We have experimentally evaluated both implementations on thousands of random graphs with up to thousands of vertices, generated by OCamlgraph. For every number of vertices between 10 and 1000 (resp. 6500) that is a multiple of 10, we generate 10 graphs with twice as many edges as vertices and randomly select three vertices to form the initial subset \(V'\) and run both algorithms (resp. only our algorithm) on them. Although the initial subsets are small, the resulting closures nearly always represent a significant part of the set of vertices of the graph. To avoid the trivial case, we have discarded the examples where the closure is restricted to the initial subset itself (where execution time is insignificant), and computed the average time of the remaining tests. Results are presented in Fig. 4. Experiments have been performed on an Intel Core i7 4810MQ with 8 cores at 2.80 GHz and 16 GB RAM.

We observe that Danicic’s algorithm explodes for a few hundreds of vertices, while our algorithm remains efficient for graphs with thousands of nodes.

8 Related Work and Conclusion

Related Work. The last decades have seen various definitions of control dependence given for larger and larger classes of programs [6, 12, 13, 21, 22, 27]. To consider programs with exceptions and potentially infinite loops, Ranganath et al. [23] and then Amtoft [2] introduced non-termination sensitive and non-termination insensitive control dependence on arbitrary program structures. Danicic et al. [11] further generalized control dependence to arbitrary directed graphs, by defining weak and strong control-closure, which subsume the previous non-termination insensitive and sensitive control dependence relations. They also gave a control dependence semantics in terms of projections of paths in the graph, allowing to define new control dependence relations as long as they are compatible with it. This elegant framework was reused for slicing extended finite state machines [3] and probabilistic programs [4]. In both works, an algorithm computing weak control-closure, working differently from ours, was designed and integrated in a rather efficient slicing algorithm.

While there exist efficient algorithms to compute the dominator tree in a graph [8, 10, 16, 19], and even certified ones [15], and thus efficient algorithms computing control dependence when defined in terms of post-dominance, algorithms in the general case [2, 11, 23] are at least cubic.

Mechanized verification of control dependence computation was done in formalizations of program slicing. Wasserrab [26] formalized language-independent slicing in Isabelle/HOL, but did not provide an algorithm. Blazy et al. [7] and our previous work [18] formalized control dependence in Coq, respectively, for an intermediate language of the CompCert C compiler [20] and on a WHILE language with possible errors.

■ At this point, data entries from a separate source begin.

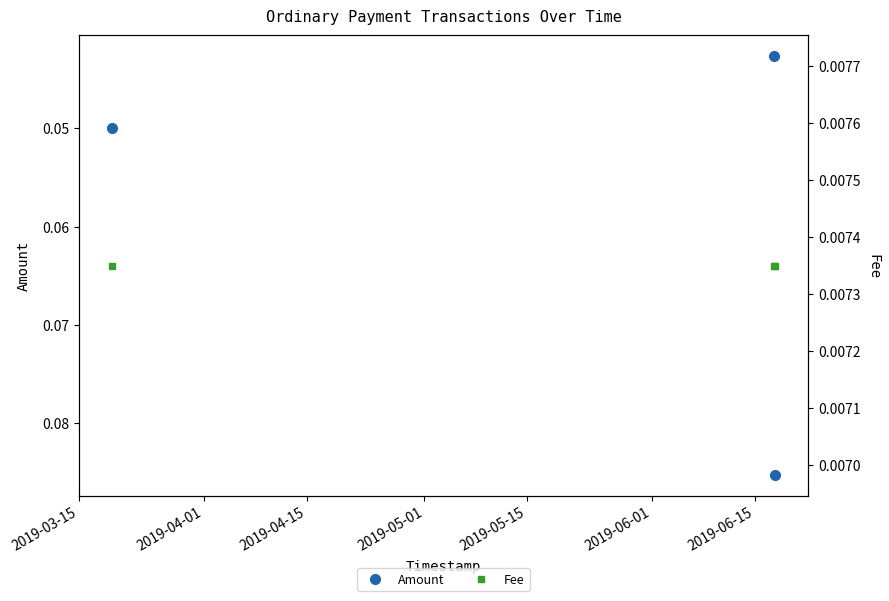

Count the Amount values in the range 0 to 1.

3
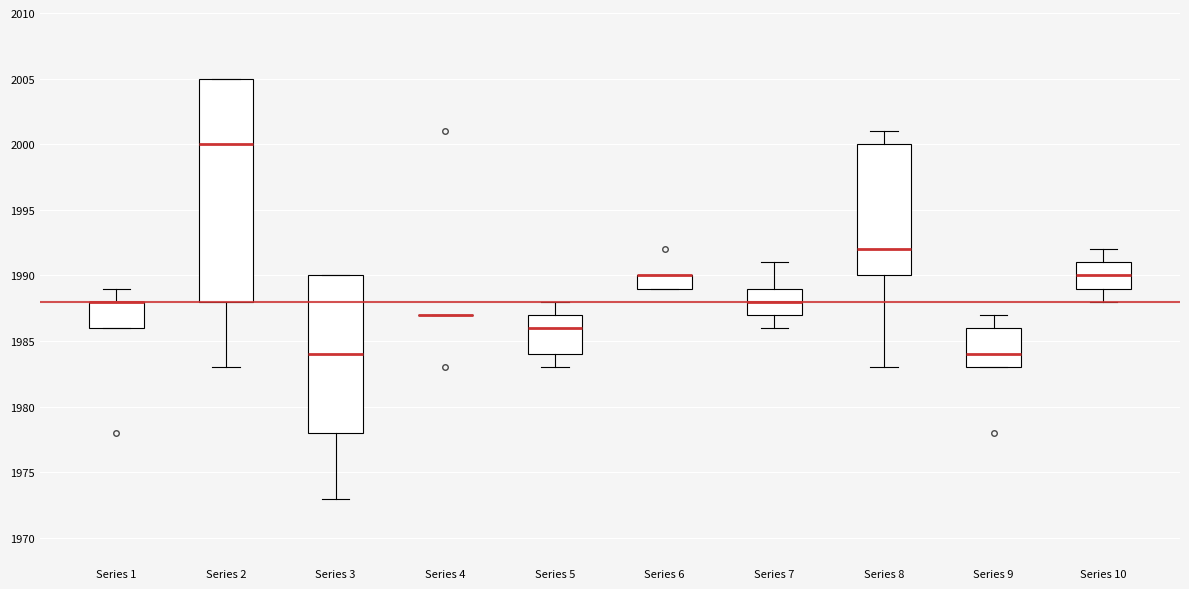

Which box is the tallest, from its lower edge to its upper edge?

Series 2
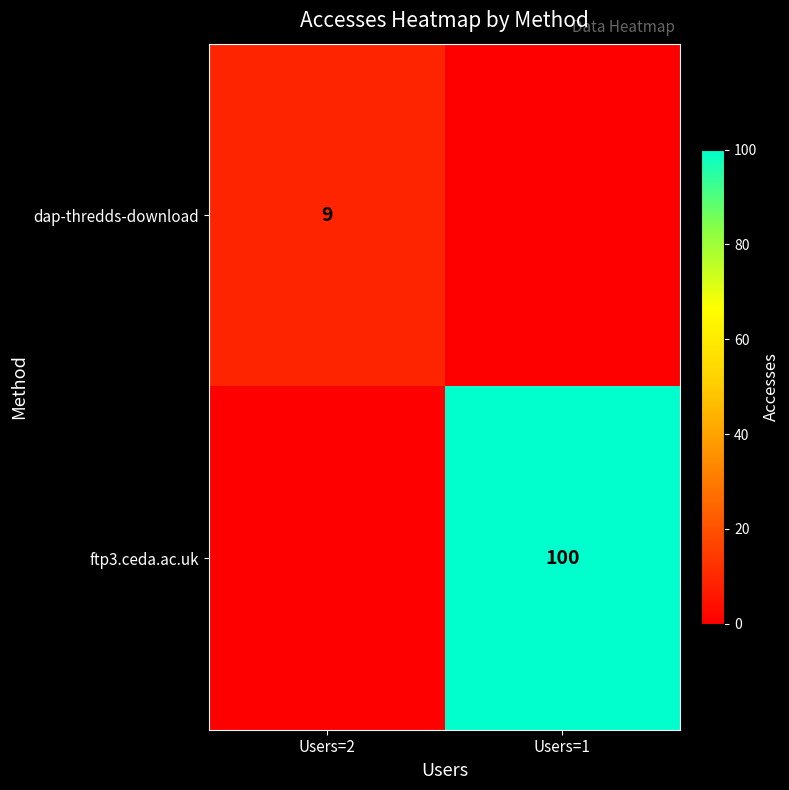

The ftp3.ceda.ac.uk series shows 22 at Users=1. True or false?

False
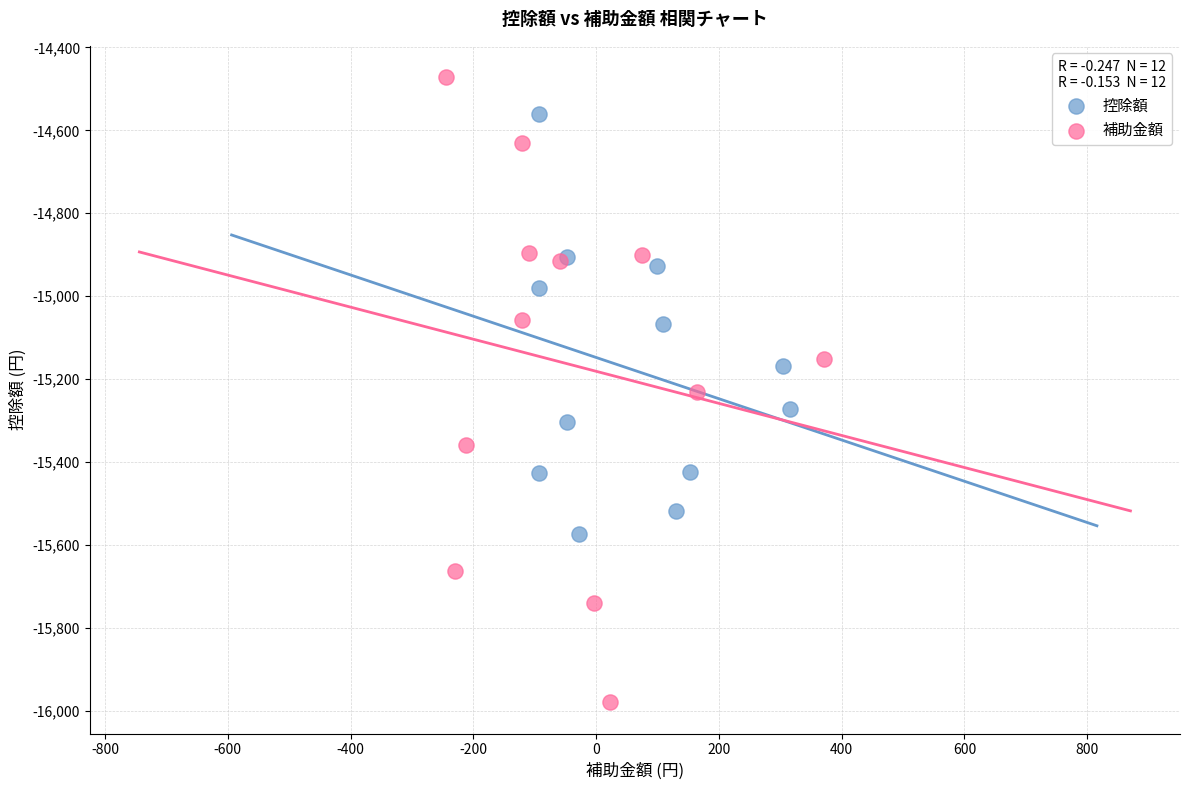

Which series has the widest spread of Y values?

補助金額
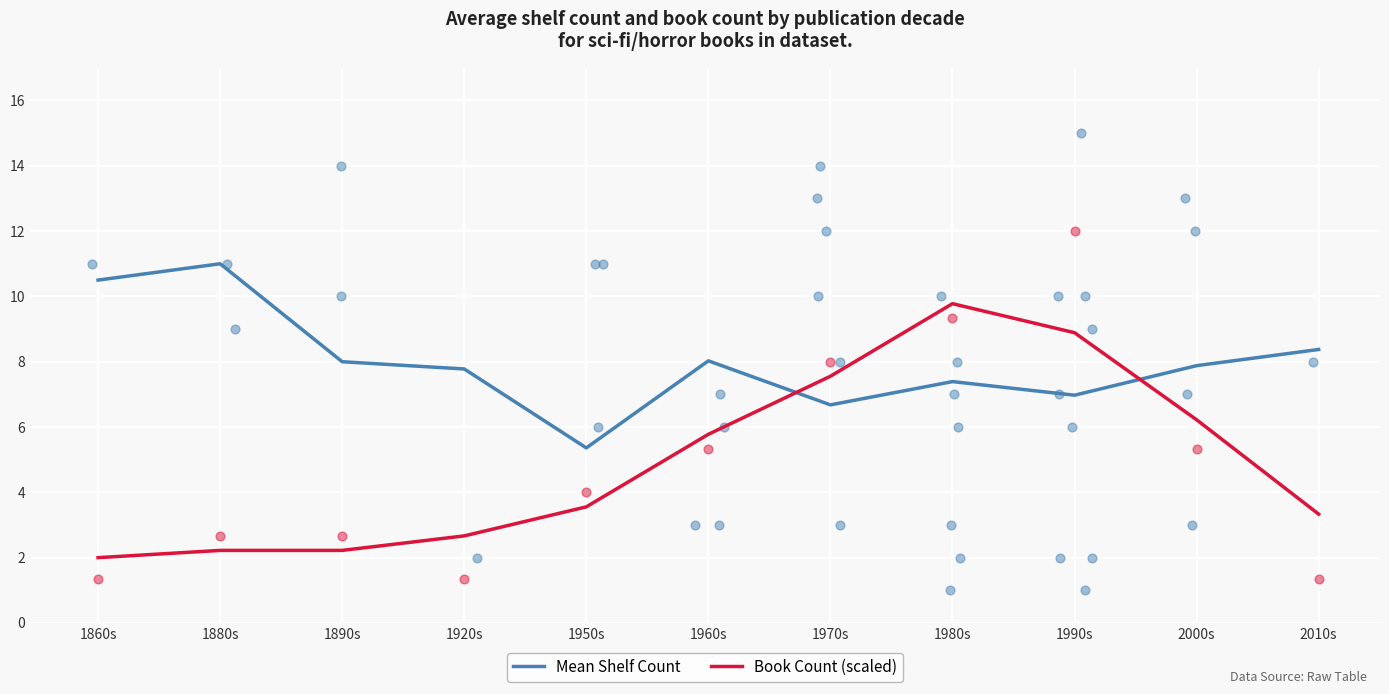

Which series contains the highest Y value?

Mean Shelf Count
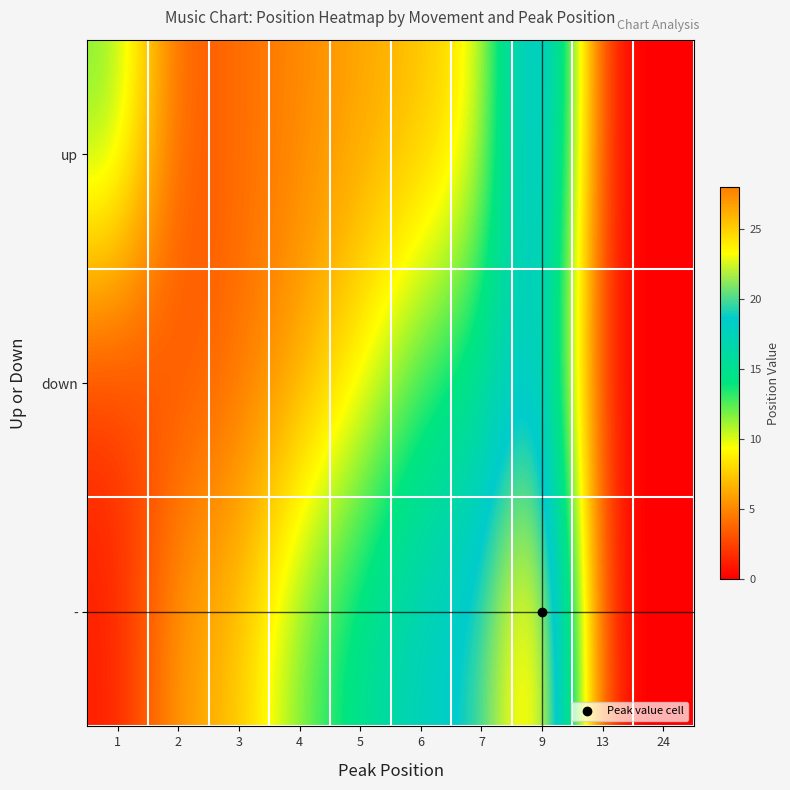

Reading left to right, transcribe all the data shown in this chart.

up: 1=12	2=3	3=4	4=5	5=6	6=7	7=9	9=24	13=0	24=0
down: 1=2	2=3	3=4	4=6	5=9	6=13	7=15	9=20	13=0	24=0
-: 1=1	2=6	3=7	4=12	5=15	6=18	7=19	9=28	13=0	24=0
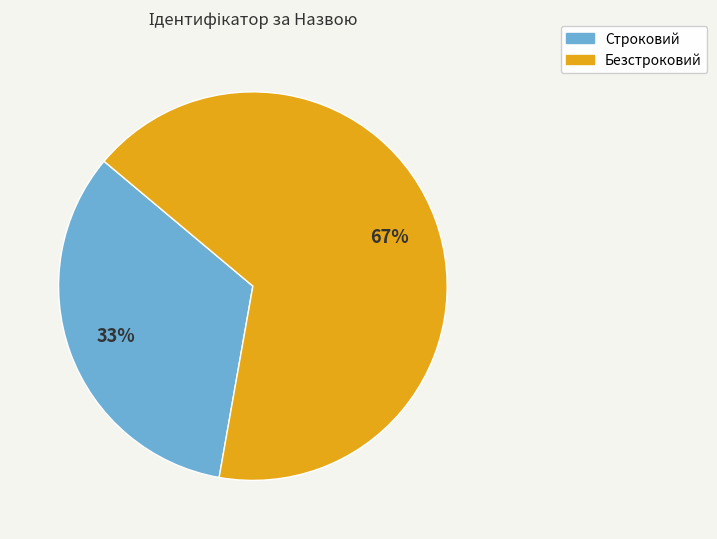

How many segments does this pie chart have?

2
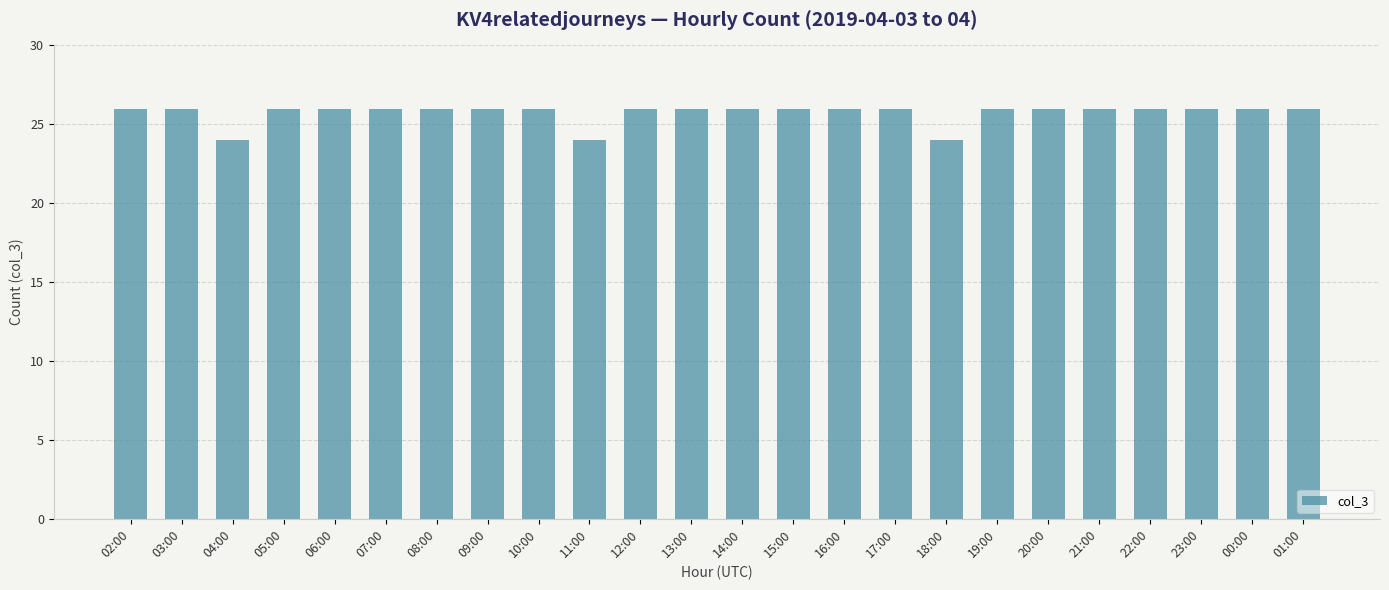

What is the label of the 20th bar from the left?

21:00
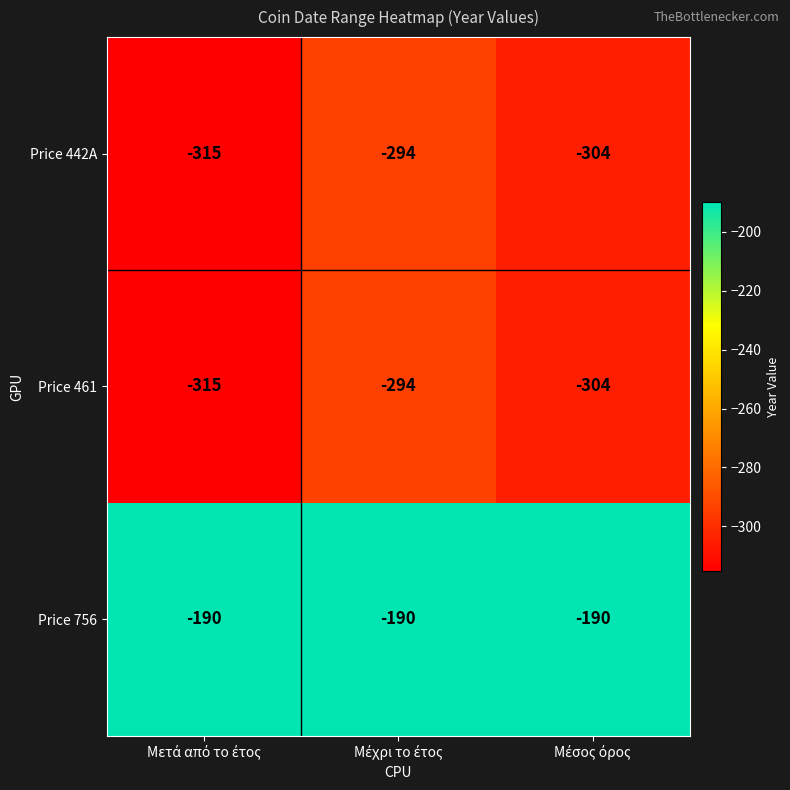

What is the lowest value of the Price 442A series?

-315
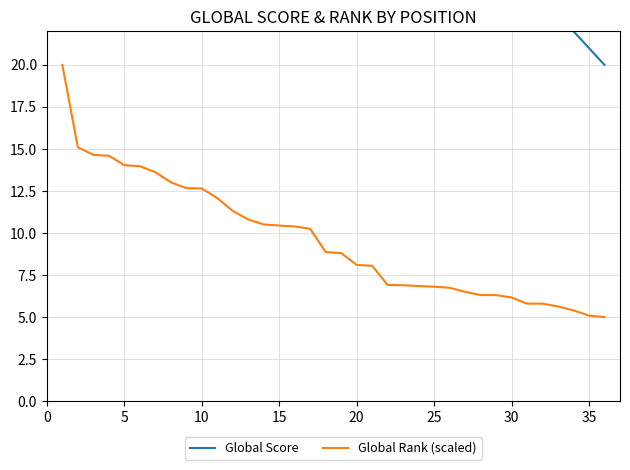

Does the chart have visible grid lines?

Yes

Conclusion and Future Work. Danicic et al. claim that weak control-closure subsumes all other non-termination insensitive variants. It was thus a natural candidate for mechanized formalization. We used the Coq proof assistant to formalize it. A certified implementation of the algorithm can be extracted from the Coq development. During formalization in Coq of the algorithm and its proof, we have detected an inconsistency in a secondary proof, which highlights how useful proof assistants are to detect otherwise overlooked cases. To the best of our knowledge, the present work is the first mechanized formalization of weak control-closure and of an algorithm to compute it. In addition to formalizing Danicic’s algorithm in Coq, we have designed, formalized and proved a new one, that is experimentally shown to be faster than the original one. Short-term future work includes considering further optimizations. Long-term future work is to build a verified generic slicer. Indeed, generic control dependence is a first step towards it. Adding data dependence is the next step in this direction.